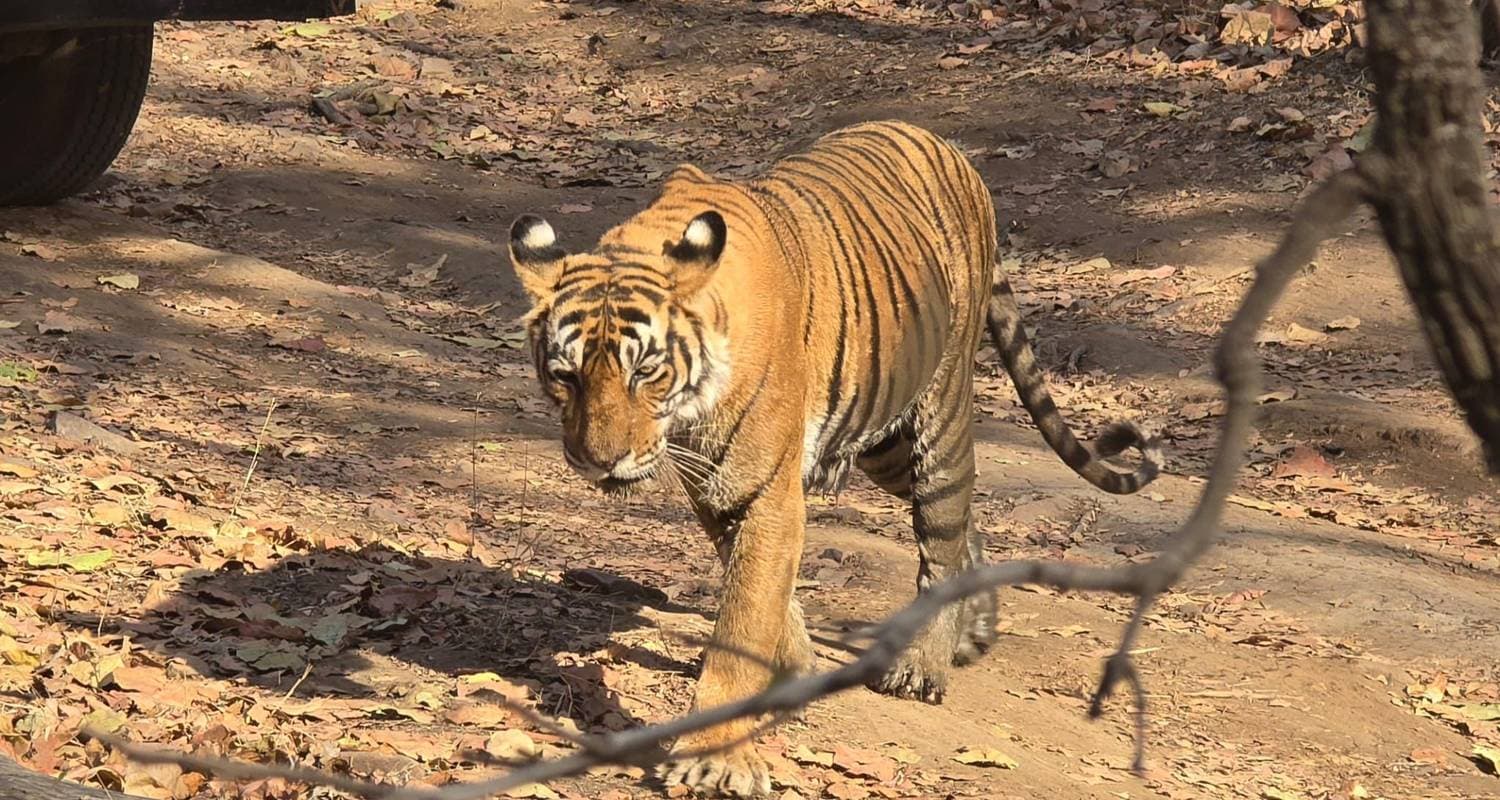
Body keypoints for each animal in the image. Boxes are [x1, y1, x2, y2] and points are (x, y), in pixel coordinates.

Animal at [503, 120, 1161, 797]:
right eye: (565, 375)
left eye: (645, 372)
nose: (599, 460)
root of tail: (943, 146)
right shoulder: (718, 488)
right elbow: (762, 591)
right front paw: (791, 667)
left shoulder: (761, 487)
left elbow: (745, 613)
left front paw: (716, 757)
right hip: (885, 442)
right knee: (963, 523)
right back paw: (974, 627)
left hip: (941, 413)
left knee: (943, 531)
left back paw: (924, 665)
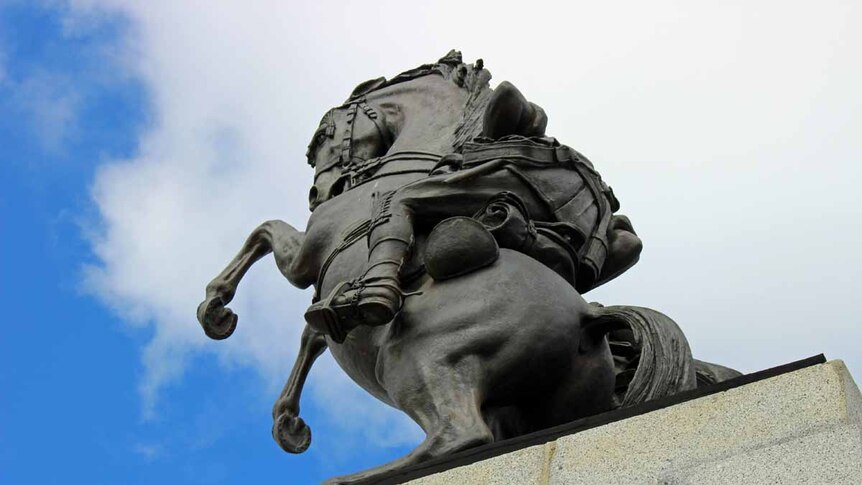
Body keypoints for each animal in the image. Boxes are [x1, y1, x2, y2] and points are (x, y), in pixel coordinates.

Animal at [201, 51, 708, 482]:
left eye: (322, 139)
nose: (318, 191)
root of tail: (589, 316)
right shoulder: (325, 290)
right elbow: (313, 333)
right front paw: (288, 421)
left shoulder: (305, 258)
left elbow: (263, 233)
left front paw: (215, 310)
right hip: (536, 407)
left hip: (422, 360)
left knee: (460, 434)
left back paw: (354, 477)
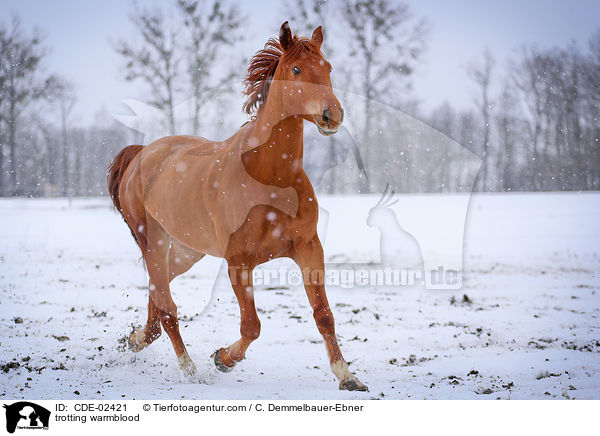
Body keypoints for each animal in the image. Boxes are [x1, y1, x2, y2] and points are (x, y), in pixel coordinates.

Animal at [108, 19, 368, 392]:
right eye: (296, 69)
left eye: (328, 67)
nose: (332, 115)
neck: (270, 177)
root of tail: (142, 152)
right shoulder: (238, 261)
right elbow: (252, 326)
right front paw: (223, 358)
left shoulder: (308, 248)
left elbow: (324, 316)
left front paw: (347, 376)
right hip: (152, 241)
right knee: (167, 308)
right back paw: (190, 370)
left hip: (186, 250)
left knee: (157, 299)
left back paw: (134, 339)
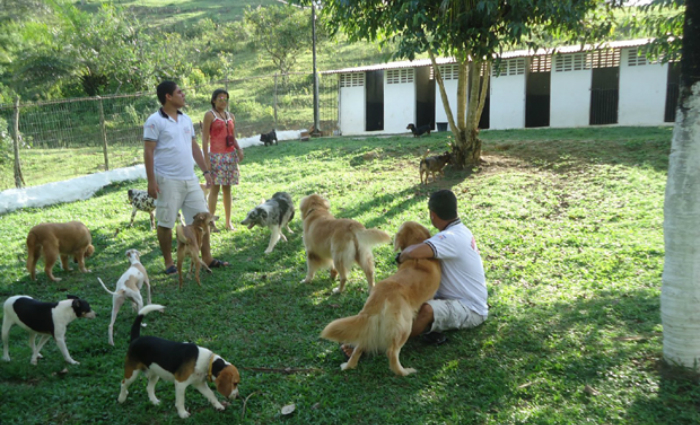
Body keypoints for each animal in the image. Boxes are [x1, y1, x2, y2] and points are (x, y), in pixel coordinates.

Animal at [320, 222, 440, 374]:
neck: (417, 252)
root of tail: (380, 294)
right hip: (404, 326)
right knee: (392, 352)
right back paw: (404, 372)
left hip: (371, 325)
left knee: (360, 345)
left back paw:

━━━━━━━━

▸ Activity
Would you please output the listing above exactly, leaving out the pictures?

▸ Solution for this exercise
Body keypoints for each animal in the image. Boxes are [x1, y1, x2, y2] and points are (x, y), in pixel coordinates.

Animal at [503, 120, 1161, 797]:
right eye: (565, 375)
left eye: (645, 372)
nose: (599, 460)
root of tail: (943, 146)
right shoulder: (718, 488)
right elbow: (762, 591)
right front paw: (791, 667)
left shoulder: (761, 487)
left elbow: (745, 613)
left front paw: (716, 757)
right hip: (885, 442)
right knee: (963, 523)
right back paw: (974, 627)
left hip: (941, 413)
left knee: (943, 531)
left back paw: (924, 665)
Body keypoints for each animal in the image. Boxes are [x1, y1, x2, y2] and points are (x, y), in pixel coordinates.

Animal at [201, 51, 708, 482]:
left eye: (322, 139)
nose: (318, 191)
root of tail: (589, 316)
right shoulder: (325, 290)
right elbow: (313, 333)
right front paw: (288, 421)
left shoulder: (305, 258)
left elbow: (263, 233)
left front paw: (215, 310)
right hip: (536, 407)
left hip: (422, 360)
left knee: (460, 434)
left back paw: (354, 477)
Body keypoints for each animal in the image. Boxes are [x1, y1, x2, y2] and points are (x, y), in pixel coordinates.

Animal at [108, 19, 368, 392]:
right eye: (296, 69)
left eye: (328, 67)
nose: (332, 115)
neck: (270, 177)
root of tail: (142, 152)
right shoulder: (238, 261)
right elbow: (252, 326)
right front paw: (223, 358)
left shoulder: (308, 248)
left elbow: (324, 316)
left front paw: (347, 376)
right hip: (152, 241)
right knee: (167, 308)
right back paw: (190, 370)
left hip: (186, 250)
left knee: (157, 299)
left back paw: (134, 339)
Body keypoints for each animal in the image. Boxes are [x1, y1, x2, y2] and points are (x, y), in pixel coordinates.

Animal at [320, 222, 440, 374]:
neck: (417, 252)
root of tail: (380, 294)
right hip: (404, 326)
right knee: (392, 352)
right back paw: (404, 372)
left hip: (371, 325)
left knee: (360, 345)
left back paw:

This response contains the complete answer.